Selected text:
We women experience a range of reactions to the infiltration of our bodies by others. The degree to which we welcome sexual congress or pregnancy varies widely according to our natures and our personal histories. And our acceptance of these penetrations is only the beginning of a process that profoundly affects our identities.

It takes a kind of violence to propel nature’s biggest fetus (in proportion to the mother) from inside our bodies out into the world. The storm continues as we find ourselves constantly on call. After giving birth, I felt I’d been cleft in two and would never be one person again. As nursing ended, the severing of the intense psychic bond between my son and me was a source both of mourning and relief.

For me, the most difficult demand of motherhood was being with someone constantly, being always both a responsible human being and good company. During that first year with my baby, my skin felt tattooed by the impression of small hands. I love to be touched, yet often during the months of highest mother-infant contact, my husband’s caress was too much after hours of that relentless, loving tattoo.

In older cultures, community child-rearing and prohibitions against sex while nursing prevent women from being the focus of the kind of persistent need to which young mothers like Andrea Labbe are subjected.

With three children under four and a husband who was crazy about her, how would Labbe’s skin have felt at the end of the day? After three births in as many years, into how many pieces was her consciousness riven?

Most who take on the role of motherhood get through it. Most of our kids survive our mistakes and our occasional dementia. But many of us have felt enough dislocation and stress during our mothering years to feel compassion for Labbe in equal measure with our horror.

Post-partum depression is not only a hormonal event but also a complex societal phenomenon rooted in our nurturing practices. As always, children are the chief victims of our blindness.

Motherhood is blood, laughter, milk and tears.

Provided material:
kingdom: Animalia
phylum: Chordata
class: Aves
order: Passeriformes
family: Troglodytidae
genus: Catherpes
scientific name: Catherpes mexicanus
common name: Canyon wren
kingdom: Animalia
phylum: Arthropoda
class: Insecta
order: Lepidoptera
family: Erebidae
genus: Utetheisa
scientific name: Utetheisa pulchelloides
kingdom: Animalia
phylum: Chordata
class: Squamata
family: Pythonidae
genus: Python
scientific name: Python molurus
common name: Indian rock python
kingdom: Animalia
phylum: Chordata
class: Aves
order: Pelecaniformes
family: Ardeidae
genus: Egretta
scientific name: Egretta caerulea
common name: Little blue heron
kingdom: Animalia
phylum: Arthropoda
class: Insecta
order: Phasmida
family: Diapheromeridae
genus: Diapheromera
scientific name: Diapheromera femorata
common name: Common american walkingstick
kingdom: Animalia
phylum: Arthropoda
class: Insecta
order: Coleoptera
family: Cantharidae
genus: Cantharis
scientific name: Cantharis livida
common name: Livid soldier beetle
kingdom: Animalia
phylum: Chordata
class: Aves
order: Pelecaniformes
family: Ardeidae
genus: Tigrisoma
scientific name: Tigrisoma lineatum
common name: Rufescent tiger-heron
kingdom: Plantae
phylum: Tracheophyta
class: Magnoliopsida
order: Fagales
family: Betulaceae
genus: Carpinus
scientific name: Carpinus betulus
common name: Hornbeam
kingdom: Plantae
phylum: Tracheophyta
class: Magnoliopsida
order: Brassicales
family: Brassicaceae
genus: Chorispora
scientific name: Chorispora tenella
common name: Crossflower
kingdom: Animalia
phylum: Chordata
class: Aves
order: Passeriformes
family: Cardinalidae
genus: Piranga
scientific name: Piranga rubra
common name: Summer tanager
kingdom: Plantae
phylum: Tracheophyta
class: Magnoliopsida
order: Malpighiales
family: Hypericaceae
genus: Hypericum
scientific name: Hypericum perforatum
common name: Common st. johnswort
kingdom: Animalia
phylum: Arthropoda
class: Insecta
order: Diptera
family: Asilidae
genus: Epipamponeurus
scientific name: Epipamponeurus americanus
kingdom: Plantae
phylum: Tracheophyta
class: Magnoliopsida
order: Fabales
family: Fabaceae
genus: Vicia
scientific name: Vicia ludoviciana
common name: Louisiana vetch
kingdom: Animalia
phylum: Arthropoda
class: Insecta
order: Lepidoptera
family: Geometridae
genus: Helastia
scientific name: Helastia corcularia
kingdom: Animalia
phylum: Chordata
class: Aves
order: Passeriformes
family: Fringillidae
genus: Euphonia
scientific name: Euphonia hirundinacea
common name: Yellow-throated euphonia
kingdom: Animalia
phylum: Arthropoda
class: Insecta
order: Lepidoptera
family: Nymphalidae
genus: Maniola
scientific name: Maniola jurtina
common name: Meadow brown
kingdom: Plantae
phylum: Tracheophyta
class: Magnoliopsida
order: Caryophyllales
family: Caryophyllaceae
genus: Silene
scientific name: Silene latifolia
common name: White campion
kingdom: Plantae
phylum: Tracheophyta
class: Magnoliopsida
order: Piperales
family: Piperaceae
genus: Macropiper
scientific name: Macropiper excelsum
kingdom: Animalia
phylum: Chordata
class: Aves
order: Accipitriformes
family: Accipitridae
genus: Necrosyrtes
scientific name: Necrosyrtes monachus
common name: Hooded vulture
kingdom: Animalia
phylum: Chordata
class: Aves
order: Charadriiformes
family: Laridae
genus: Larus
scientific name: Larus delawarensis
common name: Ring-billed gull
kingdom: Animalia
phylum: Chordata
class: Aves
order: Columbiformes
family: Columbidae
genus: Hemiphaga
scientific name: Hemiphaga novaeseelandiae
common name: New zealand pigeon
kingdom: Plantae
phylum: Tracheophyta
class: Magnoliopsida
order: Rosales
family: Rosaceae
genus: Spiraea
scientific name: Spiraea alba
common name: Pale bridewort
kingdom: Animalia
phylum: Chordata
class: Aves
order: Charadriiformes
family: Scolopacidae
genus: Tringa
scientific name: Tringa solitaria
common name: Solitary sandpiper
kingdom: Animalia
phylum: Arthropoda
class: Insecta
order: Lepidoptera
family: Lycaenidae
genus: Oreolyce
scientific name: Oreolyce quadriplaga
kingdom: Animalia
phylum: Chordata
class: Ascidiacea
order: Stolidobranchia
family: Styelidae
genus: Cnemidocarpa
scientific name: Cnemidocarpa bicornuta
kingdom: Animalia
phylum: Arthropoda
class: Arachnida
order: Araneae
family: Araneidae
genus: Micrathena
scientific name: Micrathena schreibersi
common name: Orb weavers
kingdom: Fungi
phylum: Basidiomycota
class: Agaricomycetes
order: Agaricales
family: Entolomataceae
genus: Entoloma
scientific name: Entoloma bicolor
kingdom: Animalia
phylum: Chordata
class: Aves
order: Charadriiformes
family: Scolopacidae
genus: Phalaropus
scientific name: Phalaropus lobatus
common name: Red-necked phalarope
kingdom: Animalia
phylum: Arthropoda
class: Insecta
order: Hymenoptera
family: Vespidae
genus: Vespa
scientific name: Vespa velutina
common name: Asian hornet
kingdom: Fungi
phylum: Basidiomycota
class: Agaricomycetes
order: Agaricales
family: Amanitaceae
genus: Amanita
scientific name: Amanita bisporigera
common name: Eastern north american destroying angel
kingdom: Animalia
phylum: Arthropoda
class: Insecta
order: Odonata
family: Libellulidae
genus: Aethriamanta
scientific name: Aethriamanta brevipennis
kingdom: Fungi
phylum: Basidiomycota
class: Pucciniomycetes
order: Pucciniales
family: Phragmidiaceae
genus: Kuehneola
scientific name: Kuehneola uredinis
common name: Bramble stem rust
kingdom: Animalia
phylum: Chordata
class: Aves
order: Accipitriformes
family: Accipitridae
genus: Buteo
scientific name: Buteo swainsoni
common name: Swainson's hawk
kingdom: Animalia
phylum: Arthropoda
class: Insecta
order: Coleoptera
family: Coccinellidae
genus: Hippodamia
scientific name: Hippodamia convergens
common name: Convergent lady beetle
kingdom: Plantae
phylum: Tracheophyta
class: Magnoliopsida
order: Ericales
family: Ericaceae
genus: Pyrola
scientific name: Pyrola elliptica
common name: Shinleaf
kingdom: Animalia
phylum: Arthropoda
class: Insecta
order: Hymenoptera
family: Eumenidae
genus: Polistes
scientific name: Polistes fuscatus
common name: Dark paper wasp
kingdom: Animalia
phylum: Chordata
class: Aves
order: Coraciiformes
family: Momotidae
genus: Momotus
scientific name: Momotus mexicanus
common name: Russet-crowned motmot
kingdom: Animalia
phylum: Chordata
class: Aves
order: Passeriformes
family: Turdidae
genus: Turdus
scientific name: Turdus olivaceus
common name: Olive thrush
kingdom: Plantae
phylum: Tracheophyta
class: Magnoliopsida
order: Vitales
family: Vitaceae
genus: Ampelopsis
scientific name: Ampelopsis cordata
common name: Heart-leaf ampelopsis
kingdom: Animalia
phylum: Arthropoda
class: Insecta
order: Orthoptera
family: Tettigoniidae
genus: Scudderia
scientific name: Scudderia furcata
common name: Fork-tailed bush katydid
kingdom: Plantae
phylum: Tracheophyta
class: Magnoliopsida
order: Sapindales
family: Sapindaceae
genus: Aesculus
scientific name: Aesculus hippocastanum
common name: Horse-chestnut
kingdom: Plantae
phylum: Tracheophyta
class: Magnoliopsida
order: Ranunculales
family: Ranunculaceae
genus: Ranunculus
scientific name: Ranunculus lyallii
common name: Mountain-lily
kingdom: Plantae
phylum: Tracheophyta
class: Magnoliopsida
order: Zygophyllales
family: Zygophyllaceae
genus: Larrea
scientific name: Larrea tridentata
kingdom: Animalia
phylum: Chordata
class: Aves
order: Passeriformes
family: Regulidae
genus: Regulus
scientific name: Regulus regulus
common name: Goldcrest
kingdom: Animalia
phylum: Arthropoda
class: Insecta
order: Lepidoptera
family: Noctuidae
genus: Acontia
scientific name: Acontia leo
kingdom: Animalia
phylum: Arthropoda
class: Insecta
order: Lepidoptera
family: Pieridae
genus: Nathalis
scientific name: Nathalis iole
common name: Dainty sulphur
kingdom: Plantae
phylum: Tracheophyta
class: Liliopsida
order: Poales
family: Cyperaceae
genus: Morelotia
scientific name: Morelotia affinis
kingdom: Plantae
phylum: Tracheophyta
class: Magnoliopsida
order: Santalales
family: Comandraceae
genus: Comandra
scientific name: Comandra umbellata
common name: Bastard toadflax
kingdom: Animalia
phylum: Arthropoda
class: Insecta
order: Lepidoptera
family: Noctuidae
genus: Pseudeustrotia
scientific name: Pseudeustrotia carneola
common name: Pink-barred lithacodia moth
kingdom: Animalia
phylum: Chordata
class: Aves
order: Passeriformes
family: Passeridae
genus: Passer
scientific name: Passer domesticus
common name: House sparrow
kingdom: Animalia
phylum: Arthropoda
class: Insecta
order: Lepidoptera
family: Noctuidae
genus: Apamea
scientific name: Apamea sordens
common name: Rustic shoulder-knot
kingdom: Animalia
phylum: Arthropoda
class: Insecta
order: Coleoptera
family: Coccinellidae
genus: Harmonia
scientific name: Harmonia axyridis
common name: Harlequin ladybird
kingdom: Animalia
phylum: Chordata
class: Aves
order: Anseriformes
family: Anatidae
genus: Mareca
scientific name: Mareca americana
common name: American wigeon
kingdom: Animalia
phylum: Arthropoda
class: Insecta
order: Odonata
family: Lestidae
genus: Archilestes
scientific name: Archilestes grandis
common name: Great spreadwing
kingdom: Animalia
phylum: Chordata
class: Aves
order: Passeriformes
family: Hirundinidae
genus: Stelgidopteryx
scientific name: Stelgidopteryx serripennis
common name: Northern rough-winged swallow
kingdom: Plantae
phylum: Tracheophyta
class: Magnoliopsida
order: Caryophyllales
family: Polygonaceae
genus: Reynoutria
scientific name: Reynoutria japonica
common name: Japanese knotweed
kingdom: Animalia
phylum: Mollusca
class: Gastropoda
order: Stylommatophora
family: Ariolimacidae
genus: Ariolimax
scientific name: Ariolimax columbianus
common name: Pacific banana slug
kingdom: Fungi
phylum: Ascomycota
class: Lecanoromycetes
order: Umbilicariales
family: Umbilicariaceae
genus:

Exercise goal: Copy out the motherhood essay, starting at "In older cultures, community" and ending at "Labbe are subjected.", and change "older cultures" to "traditional societies". The lines above come from a different source than the motherhood essay.

Written answer:
In traditional societies, community child-rearing and prohibitions against sex while nursing prevent women from being the focus of the kind of persistent need to which young mothers like Andrea Labbe are subjected.